WTA Premier Mandatory – Indian Wells
Final: Maria Sharapova vs. Caroline Wozniacki
Time: 3:00 p.m. Eastern – Sunday, March 17
Head to Head: 4-2, Sharapova
Amy: At this point in their careers, Wozniacki is simply overmatched against Sharapova. Wozniacki’s had a surprising run to the final, but unless Sharapova goes into self-destruct mode, I see Sharapova getting this one done in straights.
Juan Jose: Wozniacki had to pull a lot of trickery to barely get by a hobbled Angelique Kerber. It’s really difficult to see something like that working against a relatively in-form Sharapova. Yes, Wozniacki feels extremely at ease at Indian Wells, and soundly defeated Sharapova in the California desert two years ago. But much has changed in women’s tennis in these past two years, and not necessarily in a good way for Wozniacki. I say Sharapova takes the ugly glass trophy, 6-2, 6-4.
Lindsay: I’ve actually gained a new respect for Wozniacki this week, as I definitely did not see her making the final here. I figured she’d be back in the mix, but not at this tournament and not quite this soon. Her game is certainly not the most conventional, but she really does figure out a way, and that’s worth admiring. That being said, Sharapova’s game is so aggressive that she simply takes the ball out of Wozniacki’s hands. Wozniacki is not going to be able to rope Sharapova into playing her game the way she did with Kerber. Sharapova, when healthy and playing well, simply has too much power for that. Sharapova will take this in three.

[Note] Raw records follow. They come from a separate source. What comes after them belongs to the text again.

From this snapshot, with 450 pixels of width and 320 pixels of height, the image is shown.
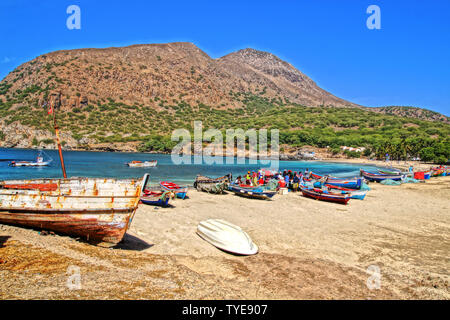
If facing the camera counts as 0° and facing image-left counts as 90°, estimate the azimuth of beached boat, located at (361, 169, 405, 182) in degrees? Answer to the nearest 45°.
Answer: approximately 90°

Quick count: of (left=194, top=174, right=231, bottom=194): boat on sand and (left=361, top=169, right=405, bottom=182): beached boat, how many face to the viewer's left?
1

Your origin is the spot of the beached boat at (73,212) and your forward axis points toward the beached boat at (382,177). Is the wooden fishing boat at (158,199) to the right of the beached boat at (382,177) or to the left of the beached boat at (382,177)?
left

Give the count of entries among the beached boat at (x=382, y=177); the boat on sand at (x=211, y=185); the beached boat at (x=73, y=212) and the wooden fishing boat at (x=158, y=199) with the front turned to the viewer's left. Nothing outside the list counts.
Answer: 1

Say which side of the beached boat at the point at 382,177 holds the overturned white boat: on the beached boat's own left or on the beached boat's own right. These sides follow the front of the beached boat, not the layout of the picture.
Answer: on the beached boat's own left

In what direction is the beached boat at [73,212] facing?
to the viewer's right

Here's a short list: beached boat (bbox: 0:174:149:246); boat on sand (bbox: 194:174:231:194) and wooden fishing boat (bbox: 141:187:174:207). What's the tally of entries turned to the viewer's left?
0

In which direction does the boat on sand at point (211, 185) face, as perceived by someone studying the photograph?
facing to the right of the viewer

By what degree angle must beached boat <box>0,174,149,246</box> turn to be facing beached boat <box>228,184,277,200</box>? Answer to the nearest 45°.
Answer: approximately 45° to its left

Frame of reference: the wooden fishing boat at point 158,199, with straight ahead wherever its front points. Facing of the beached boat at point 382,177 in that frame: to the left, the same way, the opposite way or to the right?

ATP Masters 1000 – Indian Wells
Final: Rafael Nadal vs. Juan Martin del Potro
Time: 5:00 p.m. Eastern – Sunday, March 17
Head to Head: 7-3, Nadal
Amy: I’ve been pretty shocked at the form Del Potro has shown so far in this tournament. Given the problems he’s had with his left wrist, I figured he was in for an early exit, or at least that Andy Murray would take care of him in straights. But Del Potro is playing like he did in the second half of 2012 when he was able to beat Djokovic in the Olympics and Federer twice in Basel and London. While I’m hesitant to pick him against Rafa, I’m going to have to do so because I was amazed at how well Del Potro was returning against Murray and Djokovic, and he has a history of playing well against Nadal. If he’s able to make the same inroads against Nadal’s serve and hold onto his own, I think Del Potro will win in three sets.
Juan Jose: Del Potro is probably putting together his best tournament run since the 2009 World Tour Finals. He just scored his first hard court win over Andy Murray, and stopped a 22 match winning streak that belonged to none other than the World No. 1, who had soundly beaten him in their past four meetings. Both of these matches were tough, physical affairs, and Del Potro had to dig extremely deep within himself to come up with the last push in the semifinals. It’s a testament to how tough it is to win a big tournament in the Big Four era: the Argie will have to beat three of them just to have a chance to win his first Masters 1000. And in the final awaits Rafael Nadal, who hasn’t lost a match since the Viña del Mar final, and who hasn’t lost a set in three of his four matches at Indian Wells. Nadal is not only fresh, but he’s playing extremely well. And let’s not forget that the Spaniard loves the conditions in the desert: he’s won there twice. Del Potro’s impressive run will end, and Rafael Nadal will lift his record 22nd Masters 1000 trophy, 6-4, 6-2.
Lindsay: I mean, I know to never underestimate Rafael Nadal, and yet I did. I did not think there was any way he was making it to this final, but he found a way. Of course, he got a bit of help. Federer was not healthy physically, and Berdych was not healthy mentally. That does not take away from Nadal’s play, which has simply been sensational. Del Potro is long overdue for a Masters Series, and in theory this is the perfect time for him to get one, but Nadal is going to be too much for the big guy to handle. Rafa in two.